Overview and Formatting: There is not a specific page length requirement for this assignment, but your bibliography should include at least four sources (and at least three sources that make an argument). Each entry should begin with a citation of the source in APA format. After the citation, skip a line before including your annotations. For more information about annotated bibliographies, see the Purdue OWL. You should email the assignment to me as an attachment and bring a hard copy or an electronic copy to class.
Specifics: Your annotations should be 1-2 paragraphs, and they should focus on concisely summarizing the main point(s) of the source and reflecting on its use for your understanding of the controversy. If the source is argumentative, you should briefly outline the main argument of the article. If the source is informative, you should outline the main information provided by the article. In addition to this overview of the source’s main point(s), you can also use the annotations as a place to note other helpful information from the article. The goal of the annotated bibliography is to help you prepare for the paper and to demonstrate that your understanding of your controversy is broad and thorough.

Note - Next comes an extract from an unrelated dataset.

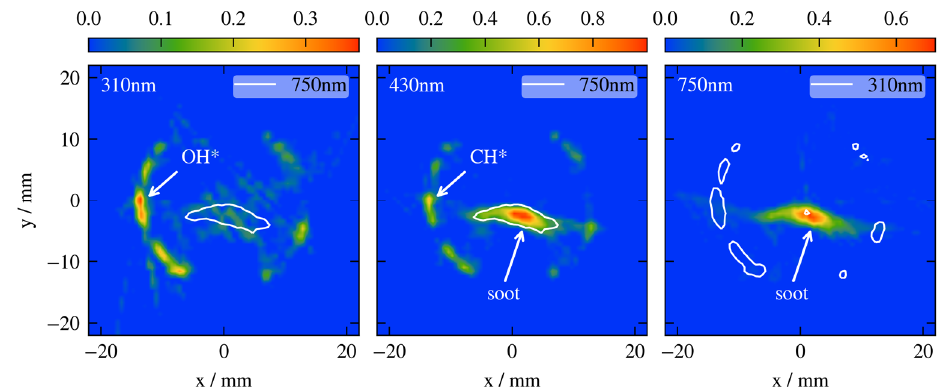
Figure 14. Simultaneously acquired, normalized distributions at 310 nm (OH*, left), 430 nm (CH* + soot, middle) and 750 nm (soot, right) measured at a turbulent ethylene / air di ff usion flame 4 mm above the burner with an exposure time of 1 ms ( λ 1 = 5, λ 2 = 5, C 2 H 4 2 slm, air 100 slm). The white solid lines are the 25% isolines of distributions at 750 nm (left and middle) or 310 nm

Your research can draw on different types of sources: popular, academic, or professional. The most helpful databases for scholarly sources will be JStor and Academic Search Complete (available through the library) and then Google Scholar. Note that JStor can help you locate specific journals relevant to specific fields. Some fields and professions have publications (journals, newsletters, blogs, etc.) that address news and issues relevant to members of the profession. For example, The Chronicle of Higher Education (CHE) isn’t an academic journal, but it is a publication with relevant news and commentary for academics. Try to locate relevant professional organizations and their publications through your research.
Sources aimed at a more general audience (newspapers and magazines) can be found through LexisNexis and then from specific publications like The New York Times, The Washington Post, The Guardian, The New Yorker, Harper’s, The Atlantic, Slate, Salon, The Los Angeles Review of Books, New York Magazine, Media Diversified, The New Inquiry, Valid, Vox, and Medium. To find other relevant publications, do searches like “publications about [your topic]” or “magazines about [your community],” or add search terms like “newspaper opinion” or “magazine opinion.

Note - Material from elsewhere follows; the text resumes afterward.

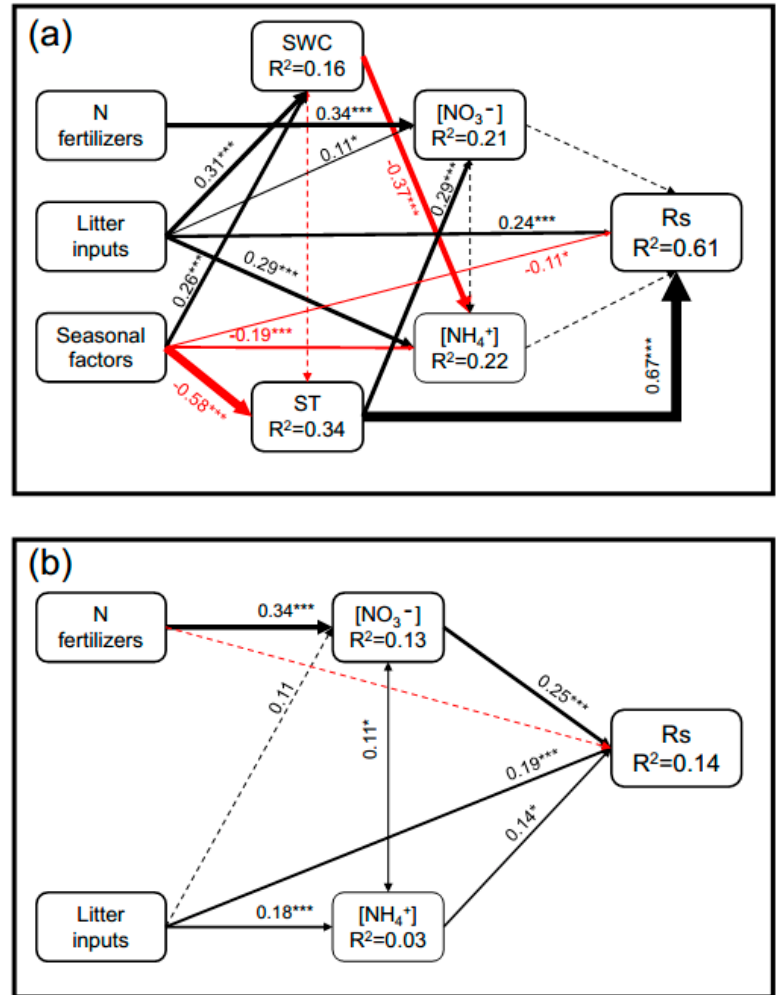
Figure 6. Structural equation models (SEM) depicting the influence of N fertilizers, litter management, and inorganic nitrogen with ( a ) or without hydrothermal factors ( b ) on soil respiration (Rs) rates. The solid lines refer to significant relationships, whereas the dashed lines refer to nonsignificant relationships ( p < 0.05). The arrows represent the directional influence of one variable upon another, whereas the double-headed arrow lines exhibited the relationship between two variables, which is not presumed to be causal and unidirectional. The black arrows show positive effects and red represent the negatives. Numbers beside the line are standardized coefficients. R 2 values associated with response variables indicate the proportion of variation explained by the relationships with other variables.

Keep in mind that incorporating research into your papers and presentations will involve correctly citing your sources. For help with citations, you can consult the Purdue Online Writing Lab and NoodleBib (see “NoodleTools Citation Tool”). If you are interested in using a web-based tool for keeping track of sources and links and for helping with bibliographies, check out Zotero.
Here are some other tools that can help with research:
- Pinboard and Delicious. These bookmarking sites allow you to save and tag online articles and websites.
- Hypothesis. This tool allows you to highlight and annotate online articles and websites.
- Skim. This tool allows you to annotate .pdfs (Mac only).
- Evernote. This software helps you organize research notes, class notes, or anything else along these lines.